Essa passagem de ano -2009 para 2010 - em especial, está sendo marcada por um fato específico e inesquecível - o maior prêmio da mega sena dos últimos dez anos - principalmente para o ganhador ou ganhadores. Em 1999 a loteria pagou um prêmio milionário de cerca de 150 milhões de reais. e ontem, dia 31/12/2009, o prêmio foi de 144.900.000.00 reais. Foi uma corrida desenfreada às casas lotéricas. Quem já tinha queria aumentar. Quem não tinha, queria ganhar.
Qual é o principal sonho do povo brasileiro? Adiquirir um carro. Esse desejo é mais que conpreensível. Quem anda de ônibus ou de trem pelas cidades e capitais brasileiras sabem  muito bem do que estou falando. Entretanto, ficam aqui algumas perguntas:
- Onde vamos colocar tantos carros?
- Como vamos resolver os probemas dos engarrafamentos das grandes e pequenas cidades do Brasil e do mundo todo?
- Como o planeta vai conseguir respirar?
Não é incoerente? Quanto mais prosperamos mais nos atolamos em problemas.
O trânsito que não anda, não prospera. O planeta que não respira não prospera...
Quanto mais as fábricas prosperam, mais o planeta com a sua flora, a sua fauna, e as pessoas  que nele vivem, adoecem. Mas se a indústria não prosperar...
Bem, a verdade é que fazemos de tudo para enriquecer. Na passagem de ano vale tudo: lentilhas, sete ou três mergulhos no mar, calcinha amarela, roupa branca, campanha do sal grosso, beber água do rio jordão (tirada da torneira às escondidas), subir o monte, descer o vale, escrever um projeto de vida, oferecer comida para os orixás, tomar passes, tomar banhos de descarrêgos, fazer novenas, rezar o terço, orar, clamar, jejuar...
Tudo isso é compreensível, quando se trata de uma nação injusta com péssima, pouca, má ou nenhuma distribuição da renda.

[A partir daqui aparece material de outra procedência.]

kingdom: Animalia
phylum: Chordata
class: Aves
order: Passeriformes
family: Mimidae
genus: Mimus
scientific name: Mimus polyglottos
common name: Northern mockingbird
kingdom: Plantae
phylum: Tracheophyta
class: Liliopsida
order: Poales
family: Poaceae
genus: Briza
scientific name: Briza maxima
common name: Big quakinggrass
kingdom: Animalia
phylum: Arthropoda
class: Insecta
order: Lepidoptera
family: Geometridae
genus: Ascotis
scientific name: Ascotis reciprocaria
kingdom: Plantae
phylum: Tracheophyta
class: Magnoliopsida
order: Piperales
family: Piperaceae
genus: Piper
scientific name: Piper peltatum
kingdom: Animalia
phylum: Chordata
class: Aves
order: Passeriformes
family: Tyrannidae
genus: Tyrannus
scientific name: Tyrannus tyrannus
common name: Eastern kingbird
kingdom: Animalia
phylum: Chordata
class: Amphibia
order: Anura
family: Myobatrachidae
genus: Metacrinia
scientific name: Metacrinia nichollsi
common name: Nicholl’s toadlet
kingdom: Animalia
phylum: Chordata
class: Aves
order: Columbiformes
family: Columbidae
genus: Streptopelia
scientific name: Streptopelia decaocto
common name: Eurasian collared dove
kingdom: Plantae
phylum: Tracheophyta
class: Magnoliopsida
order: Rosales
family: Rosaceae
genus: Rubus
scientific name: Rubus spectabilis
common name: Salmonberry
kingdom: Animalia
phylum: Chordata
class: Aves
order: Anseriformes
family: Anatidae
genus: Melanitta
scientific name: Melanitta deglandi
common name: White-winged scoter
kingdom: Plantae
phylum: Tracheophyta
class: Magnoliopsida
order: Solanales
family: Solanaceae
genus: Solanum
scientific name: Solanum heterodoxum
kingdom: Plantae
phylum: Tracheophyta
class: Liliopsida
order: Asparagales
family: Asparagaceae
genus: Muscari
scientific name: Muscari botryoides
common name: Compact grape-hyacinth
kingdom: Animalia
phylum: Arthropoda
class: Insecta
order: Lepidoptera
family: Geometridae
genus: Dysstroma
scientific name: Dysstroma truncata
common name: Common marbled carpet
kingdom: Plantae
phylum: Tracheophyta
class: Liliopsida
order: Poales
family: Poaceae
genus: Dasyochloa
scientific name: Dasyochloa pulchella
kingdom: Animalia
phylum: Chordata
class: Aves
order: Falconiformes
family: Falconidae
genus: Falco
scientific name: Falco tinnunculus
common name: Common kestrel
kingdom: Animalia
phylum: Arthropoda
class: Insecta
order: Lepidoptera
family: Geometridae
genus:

Mas quanto às nações e pessoas ricas ou milionárias que quanto mais têm mais querem? Bom, a isso chamamos ganância! Afinal, existe uma maneira de se contornar tudo isso? Bem o desejo de enriquecer e a ganância desmedida, creio que não tem jeito. Mas quanto ao desejo de enrriquecer isto é totalmente saudável.
No que diz respeito à poluição e ao caos por conta da prosperidade, os países desenvolvidos e conscientes  da sua responsabilidade ambiental como a Suécia por exemplo, já estão implantando bairros e condomínios ecologicamente corretos. As pessoas conscientes, mesmo no países pobres como o Brasil, estão trocando os automóveis por bicicletas ou caminhadas até às faculdades e até o trabalho... o que penso sobre isso? Penso que isso é PROSPERIDADE!
Portanto, nesse primeiro dia do primeiro mês do ano de 2010, eu desejo para todos e para todas um PRÓSPERO ANO NOVO!!!